Double Self‐Amplified Programmable Allosteric DNA Nanomachine for Enzymatically Triggered Spatially Controllable Molecular Imaging

Abstract In vivo optical tumor molecular imaging encounters significant challenges in achieving adequate tumor specificity and sensitivity, largely attributed to off‐tumor signal leakage and the relatively low expression levels of target molecules.
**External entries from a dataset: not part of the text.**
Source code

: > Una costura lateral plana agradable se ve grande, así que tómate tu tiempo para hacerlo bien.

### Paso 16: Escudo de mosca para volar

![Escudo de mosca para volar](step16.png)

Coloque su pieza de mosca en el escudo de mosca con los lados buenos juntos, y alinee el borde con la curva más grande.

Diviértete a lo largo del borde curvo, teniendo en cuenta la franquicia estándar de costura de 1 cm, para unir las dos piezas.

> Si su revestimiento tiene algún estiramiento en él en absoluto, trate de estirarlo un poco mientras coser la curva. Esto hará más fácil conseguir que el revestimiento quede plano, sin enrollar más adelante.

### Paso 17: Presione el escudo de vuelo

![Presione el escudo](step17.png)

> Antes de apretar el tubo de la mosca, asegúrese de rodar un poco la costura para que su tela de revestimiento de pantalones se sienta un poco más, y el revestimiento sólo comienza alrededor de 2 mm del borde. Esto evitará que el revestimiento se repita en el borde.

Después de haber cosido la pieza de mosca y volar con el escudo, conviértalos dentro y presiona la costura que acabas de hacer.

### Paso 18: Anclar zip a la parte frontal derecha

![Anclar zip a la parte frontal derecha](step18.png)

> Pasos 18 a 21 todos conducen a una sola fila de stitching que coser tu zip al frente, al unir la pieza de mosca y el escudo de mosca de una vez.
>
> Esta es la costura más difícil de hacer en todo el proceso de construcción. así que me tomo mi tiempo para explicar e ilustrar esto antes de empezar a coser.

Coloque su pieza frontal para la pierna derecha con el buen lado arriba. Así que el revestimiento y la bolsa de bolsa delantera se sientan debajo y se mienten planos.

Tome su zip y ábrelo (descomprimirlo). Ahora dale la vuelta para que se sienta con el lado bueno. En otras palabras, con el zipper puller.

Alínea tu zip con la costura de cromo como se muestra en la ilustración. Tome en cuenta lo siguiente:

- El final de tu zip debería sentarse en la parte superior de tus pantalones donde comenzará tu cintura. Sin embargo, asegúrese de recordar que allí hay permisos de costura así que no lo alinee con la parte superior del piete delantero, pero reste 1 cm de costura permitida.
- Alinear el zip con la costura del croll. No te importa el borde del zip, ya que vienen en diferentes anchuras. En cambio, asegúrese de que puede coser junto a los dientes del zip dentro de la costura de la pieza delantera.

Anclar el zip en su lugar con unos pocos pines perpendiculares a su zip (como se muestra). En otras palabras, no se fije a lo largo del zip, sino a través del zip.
Therefore, a double self‐amplified programmable allosteric DNA nanomachine (named HPs‐tFNA) is developed through two elaborately designed hairpin structures (HP1 and HP2) hybridized on tetrahedral framework DNA (tFNA), enabling rapid, specific, and sensitive tumor molecular imaging using the highly specific expression of apurinic/apyrimidinic endonuclease 1 (APE1) in the tumor cytoplasm as a stimulus‐response target. In the presence of APE1, HP2 modifies two apurinic/apyrimidinic sites (AP sites), which can be specifically recognized and cleaved by APE1, releasing a significant number of cyclic sequences (cyclic‐seq) and achieving initial APE1‐assisted signal amplification. Subsequently, cyclic‐seq hybridizes with HP1, inducing a conformational change that converts the stem‐loop structure of HP1 to a linear form. This structural change facilitates the spatial separation of the fluorophore and quencher, thereby generating fluorescence signals. Furthermore, APE1 incises two AP sites within the HP1 loop region, resulting in the release of cyclic‐seq. The released cyclic‐seq can hybridize with additional HP1 to continuously amplify the fluorescence signal in a cyclic manner, thereby achieving the second round of signal amplification assisted by APE1. The experimental results of this study demonstrated that HPs‐tFNA can achieve rapid in situ tumor molecular imaging and guide precise surgical excision in vivo, with superior spatial specificity. In particular, HPs‐tFNA can effectively monitor drug resistance in neuroblastoma cells and stratify risk levels of neuroblastoma via plasma analysis.